# Task requirements:
Nothing but the lines from the one with "Random forest__Estima:_30: 0.6893 -> 0.598" through the last line of the entries below should appear in the copy, please, and no pictures.

Saved data entries
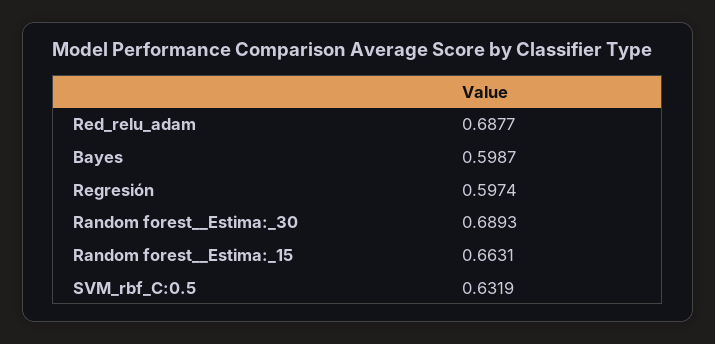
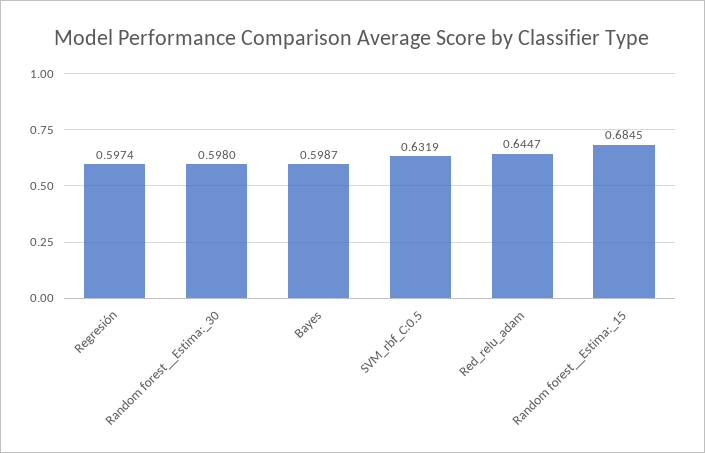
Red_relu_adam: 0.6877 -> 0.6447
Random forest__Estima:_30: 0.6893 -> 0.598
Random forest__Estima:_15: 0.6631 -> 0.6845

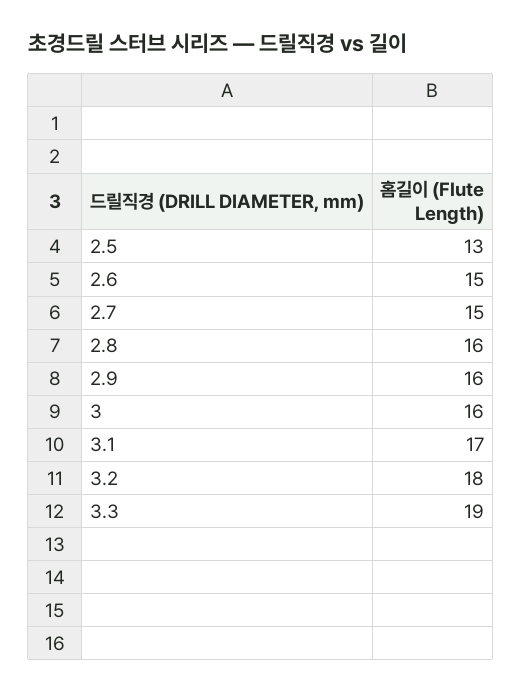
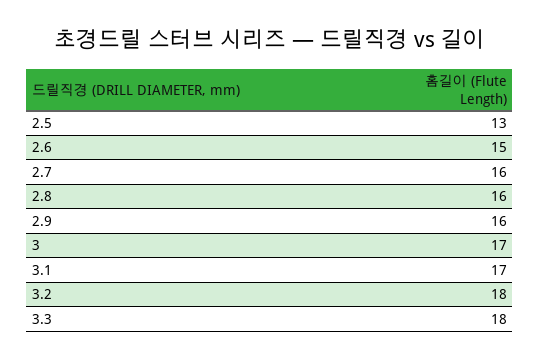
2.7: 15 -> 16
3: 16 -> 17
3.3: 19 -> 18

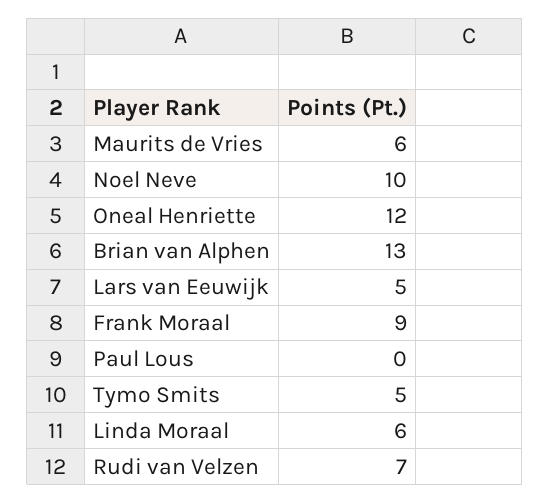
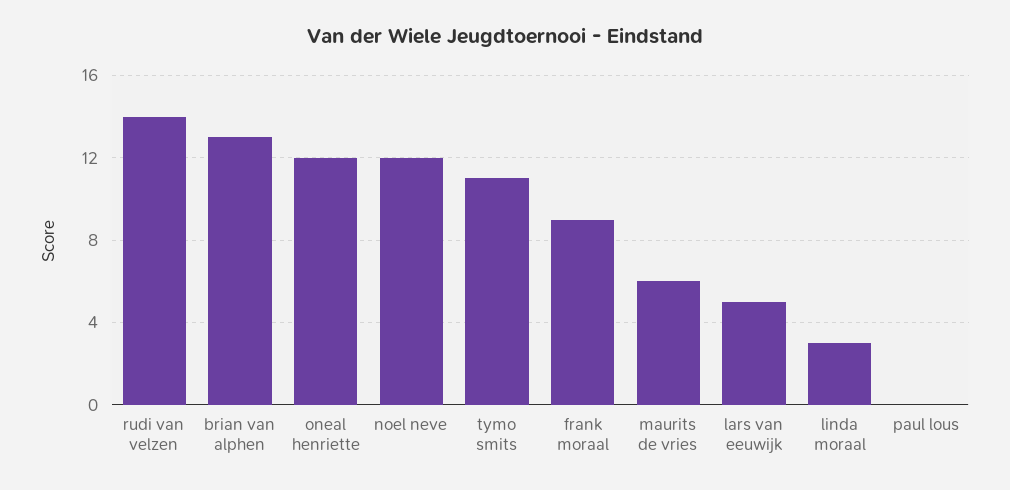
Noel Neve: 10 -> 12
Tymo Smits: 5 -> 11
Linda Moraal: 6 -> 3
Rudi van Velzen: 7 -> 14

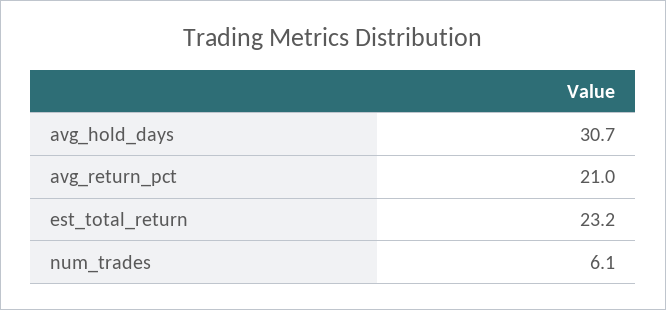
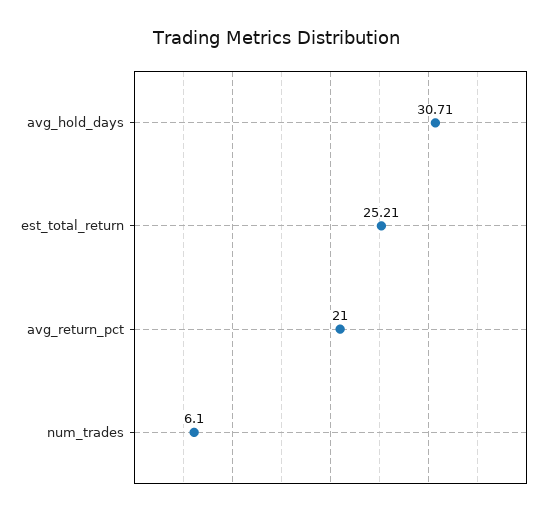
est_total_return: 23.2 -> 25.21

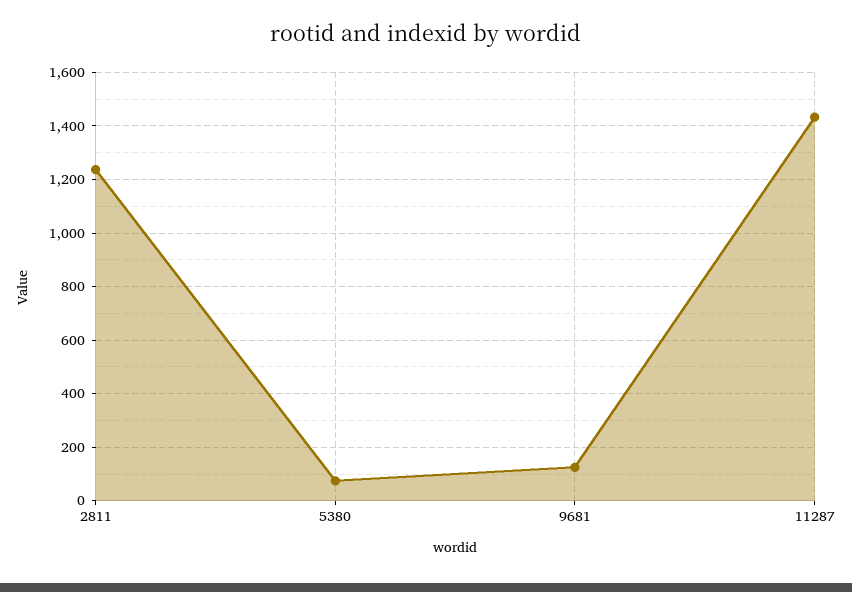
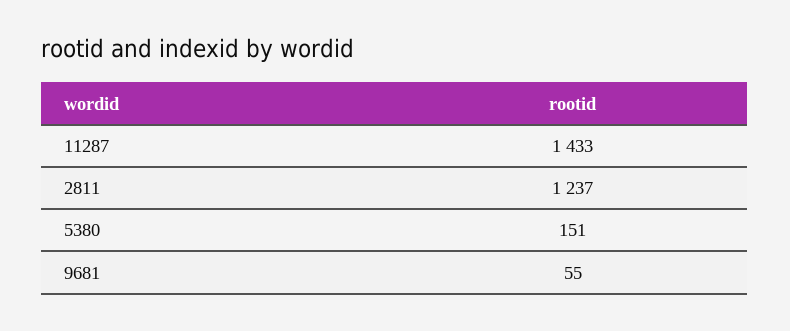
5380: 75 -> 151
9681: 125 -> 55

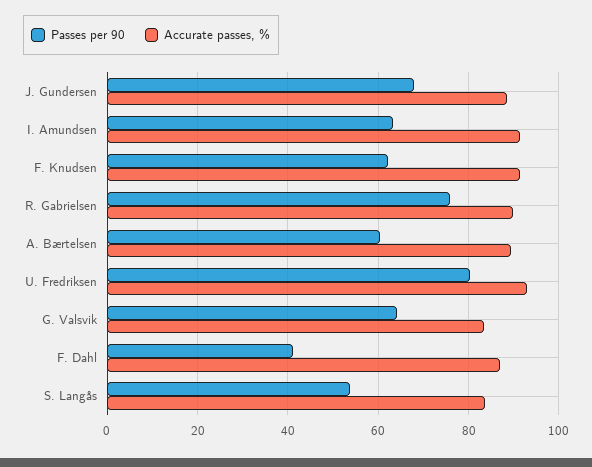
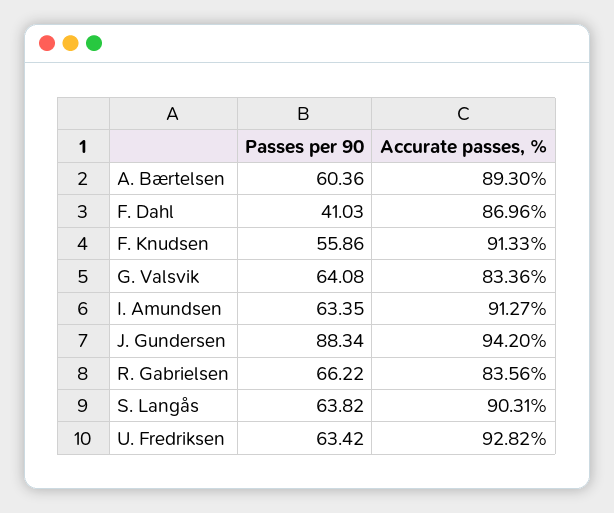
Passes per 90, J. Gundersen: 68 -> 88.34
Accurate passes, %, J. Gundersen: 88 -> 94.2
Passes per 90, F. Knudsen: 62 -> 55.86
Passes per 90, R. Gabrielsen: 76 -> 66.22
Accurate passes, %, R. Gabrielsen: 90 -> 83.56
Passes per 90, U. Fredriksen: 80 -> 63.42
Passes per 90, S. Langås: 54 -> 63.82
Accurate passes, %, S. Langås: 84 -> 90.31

# Solution to this problem:
Random forest__Estima:_30: 0.6893 -> 0.598
Random forest__Estima:_15: 0.6631 -> 0.6845

2.7: 15 -> 16
3: 16 -> 17
3.3: 19 -> 18

Noel Neve: 10 -> 12
Tymo Smits: 5 -> 11
Linda Moraal: 6 -> 3
Rudi van Velzen: 7 -> 14

est_total_return: 23.2 -> 25.21

5380: 75 -> 151
9681: 125 -> 55

Passes per 90, J. Gundersen: 68 -> 88.34
Accurate passes, %, J. Gundersen: 88 -> 94.2
Passes per 90, F. Knudsen: 62 -> 55.86
Passes per 90, R. Gabrielsen: 76 -> 66.22
Accurate passes, %, R. Gabrielsen: 90 -> 83.56
Passes per 90, U. Fredriksen: 80 -> 63.42
Passes per 90, S. Langås: 54 -> 63.82
Accurate passes, %, S. Langås: 84 -> 90.31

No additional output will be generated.